DATA PROVIDED —
--- Start ---

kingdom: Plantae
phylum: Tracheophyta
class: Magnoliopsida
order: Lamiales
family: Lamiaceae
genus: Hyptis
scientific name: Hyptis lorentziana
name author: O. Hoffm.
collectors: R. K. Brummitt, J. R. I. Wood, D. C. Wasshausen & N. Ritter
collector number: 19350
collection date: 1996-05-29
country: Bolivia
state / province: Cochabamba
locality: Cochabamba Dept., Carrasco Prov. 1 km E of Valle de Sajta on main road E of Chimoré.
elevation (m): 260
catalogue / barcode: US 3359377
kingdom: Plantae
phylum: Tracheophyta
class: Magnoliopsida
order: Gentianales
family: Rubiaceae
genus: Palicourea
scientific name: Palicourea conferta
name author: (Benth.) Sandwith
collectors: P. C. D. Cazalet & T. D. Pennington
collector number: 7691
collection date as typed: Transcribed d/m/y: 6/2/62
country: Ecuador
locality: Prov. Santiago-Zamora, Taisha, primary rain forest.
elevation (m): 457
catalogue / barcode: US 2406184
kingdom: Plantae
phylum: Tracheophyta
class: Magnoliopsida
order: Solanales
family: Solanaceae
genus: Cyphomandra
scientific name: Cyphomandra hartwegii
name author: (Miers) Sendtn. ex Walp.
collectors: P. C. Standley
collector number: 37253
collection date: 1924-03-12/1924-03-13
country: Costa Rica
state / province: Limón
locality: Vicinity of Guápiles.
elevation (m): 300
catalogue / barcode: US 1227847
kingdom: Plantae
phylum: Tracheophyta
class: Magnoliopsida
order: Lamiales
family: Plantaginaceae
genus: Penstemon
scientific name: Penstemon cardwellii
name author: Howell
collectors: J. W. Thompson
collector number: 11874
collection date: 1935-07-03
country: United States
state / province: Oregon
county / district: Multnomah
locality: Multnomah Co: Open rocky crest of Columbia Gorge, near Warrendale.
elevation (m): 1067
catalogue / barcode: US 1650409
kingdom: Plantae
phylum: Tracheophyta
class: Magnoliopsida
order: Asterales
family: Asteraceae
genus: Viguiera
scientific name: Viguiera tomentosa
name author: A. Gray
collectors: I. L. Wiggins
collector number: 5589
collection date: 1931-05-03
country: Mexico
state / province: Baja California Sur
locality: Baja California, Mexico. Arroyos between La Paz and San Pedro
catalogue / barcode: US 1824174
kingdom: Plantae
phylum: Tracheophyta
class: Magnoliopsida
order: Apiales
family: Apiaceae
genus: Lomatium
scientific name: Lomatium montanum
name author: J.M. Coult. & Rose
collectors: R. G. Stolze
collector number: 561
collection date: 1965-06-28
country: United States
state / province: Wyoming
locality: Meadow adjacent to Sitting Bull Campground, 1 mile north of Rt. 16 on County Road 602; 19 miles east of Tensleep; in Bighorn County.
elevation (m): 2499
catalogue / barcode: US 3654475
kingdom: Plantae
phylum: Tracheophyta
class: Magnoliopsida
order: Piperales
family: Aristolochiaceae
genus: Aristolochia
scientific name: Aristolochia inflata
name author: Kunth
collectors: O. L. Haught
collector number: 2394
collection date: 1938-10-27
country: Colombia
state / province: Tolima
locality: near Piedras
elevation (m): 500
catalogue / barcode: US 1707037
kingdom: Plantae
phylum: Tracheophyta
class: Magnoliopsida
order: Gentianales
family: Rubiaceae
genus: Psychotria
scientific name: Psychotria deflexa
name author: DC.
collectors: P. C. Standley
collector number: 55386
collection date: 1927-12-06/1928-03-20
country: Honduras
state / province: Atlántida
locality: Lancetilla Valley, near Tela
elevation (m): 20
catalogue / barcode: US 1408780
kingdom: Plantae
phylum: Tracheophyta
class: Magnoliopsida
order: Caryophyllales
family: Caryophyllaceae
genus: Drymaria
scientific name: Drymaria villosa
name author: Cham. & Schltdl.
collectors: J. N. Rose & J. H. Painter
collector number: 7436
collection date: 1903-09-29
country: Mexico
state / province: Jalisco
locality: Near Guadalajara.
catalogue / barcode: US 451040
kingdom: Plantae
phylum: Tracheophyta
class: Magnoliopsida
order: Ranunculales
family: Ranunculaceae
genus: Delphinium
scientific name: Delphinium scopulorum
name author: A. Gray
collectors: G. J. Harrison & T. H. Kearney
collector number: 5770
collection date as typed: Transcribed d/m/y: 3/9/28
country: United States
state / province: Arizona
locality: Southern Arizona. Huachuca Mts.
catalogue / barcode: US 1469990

--- End ---

TASK TO COMPLETE —
Can you put all the lines above into a Markdown table with a Row column for the row number and a Line column for the text, skipping any blank lines?

EXERCISE ANSWER —
| Row | Line |
|---|---|
| 1 | kingdom: Plantae |
| 2 | phylum: Tracheophyta |
| 3 | class: Magnoliopsida |
| 4 | order: Lamiales |
| 5 | family: Lamiaceae |
| 6 | genus: Hyptis |
| 7 | scientific name: Hyptis lorentziana |
| 8 | name author: O. Hoffm. |
| 9 | collectors: R. K. Brummitt, J. R. I. Wood, D. C. Wasshausen & N. Ritter |
| 10 | collector number: 19350 |
| 11 | collection date: 1996-05-29 |
| 12 | country: Bolivia |
| 13 | state / province: Cochabamba |
| 14 | locality: Cochabamba Dept., Carrasco Prov. 1 km E of Valle de Sajta on main road E of Chimoré. |
| 15 | elevation (m): 260 |
| 16 | catalogue / barcode: US 3359377 |
| 17 | kingdom: Plantae |
| 18 | phylum: Tracheophyta |
| 19 | class: Magnoliopsida |
| 20 | order: Gentianales |
| 21 | family: Rubiaceae |
| 22 | genus: Palicourea |
| 23 | scientific name: Palicourea conferta |
| 24 | name author: (Benth.) Sandwith |
| 25 | collectors: P. C. D. Cazalet & T. D. Pennington |
| 26 | collector number: 7691 |
| 27 | collection date as typed: Transcribed d/m/y: 6/2/62 |
| 28 | country: Ecuador |
| 29 | locality: Prov. Santiago-Zamora, Taisha, primary rain forest. |
| 30 | elevation (m): 457 |
| 31 | catalogue / barcode: US 2406184 |
| 32 | kingdom: Plantae |
| 33 | phylum: Tracheophyta |
| 34 | class: Magnoliopsida |
| 35 | order: Solanales |
| 36 | family: Solanaceae |
| 37 | genus: Cyphomandra |
| 38 | scientific name: Cyphomandra hartwegii |
| 39 | name author: (Miers) Sendtn. ex Walp. |
| 40 | collectors: P. C. Standley |
| 41 | collector number: 37253 |
| 42 | collection date: 1924-03-12/1924-03-13 |
| 43 | country: Costa Rica |
| 44 | state / province: Limón |
| 45 | locality: Vicinity of Guápiles. |
| 46 | elevation (m): 300 |
| 47 | catalogue / barcode: US 1227847 |
| 48 | kingdom: Plantae |
| 49 | phylum: Tracheophyta |
| 50 | class: Magnoliopsida |
| 51 | order: Lamiales |
| 52 | family: Plantaginaceae |
| 53 | genus: Penstemon |
| 54 | scientific name: Penstemon cardwellii |
| 55 | name author: Howell |
| 56 | collectors: J. W. Thompson |
| 57 | collector number: 11874 |
| 58 | collection date: 1935-07-03 |
| 59 | country: United States |
| 60 | state / province: Oregon |
| 61 | county / district: Multnomah |
| 62 | locality: Multnomah Co: Open rocky crest of Columbia Gorge, near Warrendale. |
| 63 | elevation (m): 1067 |
| 64 | catalogue / barcode: US 1650409 |
| 65 | kingdom: Plantae |
| 66 | phylum: Tracheophyta |
| 67 | class: Magnoliopsida |
| 68 | order: Asterales |
| 69 | family: Asteraceae |
| 70 | genus: Viguiera |
| 71 | scientific name: Viguiera tomentosa |
| 72 | name author: A. Gray |
| 73 | collectors: I. L. Wiggins |
| 74 | collector number: 5589 |
| 75 | collection date: 1931-05-03 |
| 76 | country: Mexico |
| 77 | state / province: Baja California Sur |
| 78 | locality: Baja California, Mexico. Arroyos between La Paz and San Pedro |
| 79 | catalogue / barcode: US 1824174 |
| 80 | kingdom: Plantae |
| 81 | phylum: Tracheophyta |
| 82 | class: Magnoliopsida |
| 83 | order: Apiales |
| 84 | family: Apiaceae |
| 85 | genus: Lomatium |
| 86 | scientific name: Lomatium montanum |
| 87 | name author: J.M. Coult. & Rose |
| 88 | collectors: R. G. Stolze |
| 89 | collector number: 561 |
| 90 | collection date: 1965-06-28 |
| 91 | country: United States |
| 92 | state / province: Wyoming |
| 93 | locality: Meadow adjacent to Sitting Bull Campground, 1 mile north of Rt. 16 on County Road 602; 19 miles east of Tensleep; in Bighorn County. |
| 94 | elevation (m): 2499 |
| 95 | catalogue / barcode: US 3654475 |
| 96 | kingdom: Plantae |
| 97 | phylum: Tracheophyta |
| 98 | class: Magnoliopsida |
| 99 | order: Piperales |
| 100 | family: Aristolochiaceae |
| 101 | genus: Aristolochia |
| 102 | scientific name: Aristolochia inflata |
| 103 | name author: Kunth |
| 104 | collectors: O. L. Haught |
| 105 | collector number: 2394 |
| 106 | collection date: 1938-10-27 |
| 107 | country: Colombia |
| 108 | state / province: Tolima |
| 109 | locality: near Piedras |
| 110 | elevation (m): 500 |
| 111 | catalogue / barcode: US 1707037 |
| 112 | kingdom: Plantae |
| 113 | phylum: Tracheophyta |
| 114 | class: Magnoliopsida |
| 115 | order: Gentianales |
| 116 | family: Rubiaceae |
| 117 | genus: Psychotria |
| 118 | scientific name: Psychotria deflexa |
| 119 | name author: DC. |
| 120 | collectors: P. C. Standley |
| 121 | collector number: 55386 |
| 122 | collection date: 1927-12-06/1928-03-20 |
| 123 | country: Honduras |
| 124 | state / province: Atlántida |
| 125 | locality: Lancetilla Valley, near Tela |
| 126 | elevation (m): 20 |
| 127 | catalogue / barcode: US 1408780 |
| 128 | kingdom: Plantae |
| 129 | phylum: Tracheophyta |
| 130 | class: Magnoliopsida |
| 131 | order: Caryophyllales |
| 132 | family: Caryophyllaceae |
| 133 | genus: Drymaria |
| 134 | scientific name: Drymaria villosa |
| 135 | name author: Cham. & Schltdl. |
| 136 | collectors: J. N. Rose & J. H. Painter |
| 137 | collector number: 7436 |
| 138 | collection date: 1903-09-29 |
| 139 | country: Mexico |
| 140 | state / province: Jalisco |
| 141 | locality: Near Guadalajara. |
| 142 | catalogue / barcode: US 451040 |
| 143 | kingdom: Plantae |
| 144 | phylum: Tracheophyta |
| 145 | class: Magnoliopsida |
| 146 | order: Ranunculales |
| 147 | family: Ranunculaceae |
| 148 | genus: Delphinium |
| 149 | scientific name: Delphinium scopulorum |
| 150 | name author: A. Gray |
| 151 | collectors: G. J. Harrison & T. H. Kearney |
| 152 | collector number: 5770 |
| 153 | collection date as typed: Transcribed d/m/y: 3/9/28 |
| 154 | country: United States |
| 155 | state / province: Arizona |
| 156 | locality: Southern Arizona. Huachuca Mts. |
| 157 | catalogue / barcode: US 1469990 |